A tank with a constant volume of 3.44 m3 contains 14 moles of a monatomic ideal gas. The gas is initially at a temperature of 300 K. An electric heater is used to transfer 52600 J of energy into the gas. It may help you to recall that CVCV = 12.47 J/K/mole for a monatomic ideal gas, and that the number of gas molecules is equal to Avagadros number (6.022 × 1023) times the number of moles of the gas.

1) What is the temperature of the gas after the energy is added?

2) What is the change in pressure of the gas?
3) How much work was done by the gas during this process?

1) Q = nc*changeT

changeT + 300 = Tf
2)P = nRT/V. Do for intial and final temps
3) None.

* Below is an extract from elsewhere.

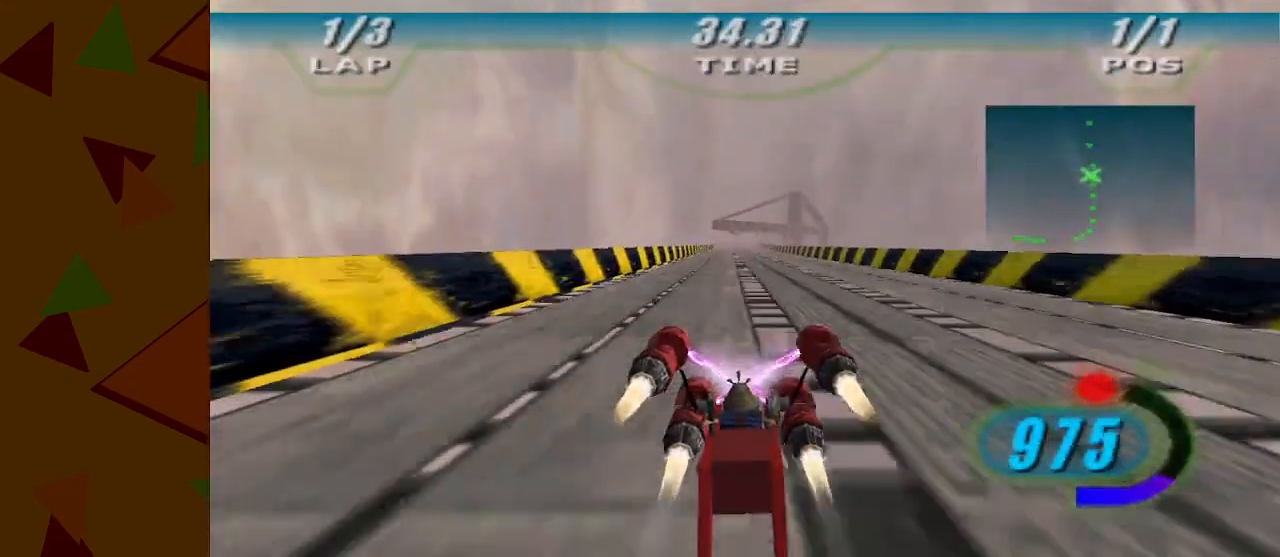
{"buttons": ["A"], "left_stick": "center", "events": []}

No change in volume means no work

To find the temperature of the gas after the energy is added, you can use the equation for the change in internal energy:

ΔU = nCvΔT

where ΔU is the change in internal energy, n is the number of moles of the gas, Cv is the molar heat capacity of the gas at constant volume, and ΔT is the change in temperature.

First, let's calculate the change in internal energy. Since the gas is monatomic, Cv is equal to 12.47 J/K/mole. We are given that the number of moles of gas is 14, so:

ΔU = 14 * 12.47 J/K/mole * ΔT

Next, we know that the electric heater transferred 52600 J of energy into the gas:

ΔU = 52600 J

Now we can solve for ΔT:

ΔT = ΔU / (14 * 12.47 J/K/mole)

1) Calculate the temperature of the gas after the energy is added:

ΔT = 52600 J / (14 * 12.47 J/K/mole)
ΔT ≈ 266.08 K

The temperature of the gas after the energy is added is approximately 266.08 K.

2) To find the change in pressure of the gas, we can use the ideal gas law:

PV = nRT

where P is the pressure, V is the volume, n is the number of moles of gas, R is the ideal gas constant, and T is the temperature.

Since the volume of the tank is constant, the initial and final volumes are the same. We can rewrite the ideal gas law as:

P1 * V = P2 * V

where P1 is the initial pressure and P2 is the final pressure.

Since the number of moles and volume are constant, we can simplify the equation to:

P1 = P2

Therefore, the change in pressure is zero. The pressure of the gas remains constant.

3) The work done by the gas during this process can be calculated using the equation:

W = -ΔU = -PΔV

Since the volume is constant, ΔV is zero. Therefore, the work done by the gas is also zero. No work is done during this process.

To solve this problem, we can apply the first law of thermodynamics, which states that the change in internal energy of a system is equal to the heat added to the system minus the work done by the system.

1) To find the temperature of the gas after the energy is added, we can use the equation:

ΔU = Q - W

where ΔU is the change in internal energy, Q is the heat added to the system, and W is the work done by the system.

Since the volume is constant, there is no work done, so W = 0.

ΔU = Q - 0
ΔU = Q = 52600 J

The change in internal energy for a monatomic ideal gas is given by the equation:

ΔU = CVCV * n * ΔT

where CVCV is the molar heat capacity at constant volume, n is the number of moles of gas, and ΔT is the change in temperature.

We can rearrange this equation to solve for ΔT:

ΔT = ΔU / (CVCV * n)

ΔT = 52600 J / (12.47 J/K/mole * 14 moles)

Calculating this expression gives us:

ΔT ≈ 300.57 K

Therefore, the temperature of the gas after the energy is added is approximately 300.57 K.

2) The change in pressure of the gas can be calculated using the ideal gas law:

PV = nRT

where P is the pressure, V is the volume, n is the number of moles of gas, R is the ideal gas constant, and T is the temperature.

Since the volume is constant, we can rewrite the equation as:

P1 = nRT1 / V

where P1 is the initial pressure and T1 is the initial temperature.

Similarly, the final pressure P2 can be given as:

P2 = nRT2 / V

where T2 is the final temperature.

To find the change in pressure, ΔP, we subtract the initial pressure from the final pressure:

ΔP = P2 - P1

ΔP = (nRT2 / V) - (nRT1 / V)

Plugging in the values:

ΔP = (14 moles * 8.314 J/(mol*K) * 300.57 K) / 3.44 m^3
ΔP ≈ 268.99 Pa

Therefore, the change in pressure of the gas is approximately 268.99 Pa.

3) The work done by the gas during this process can be calculated using the equation:

W = -PΔV

where W is the work done, P is the pressure, and ΔV is the change in volume.

Since the volume is constant, ΔV = 0, so the work done is:

W = -P * 0
W = 0

Therefore, the work done by the gas during this process is zero.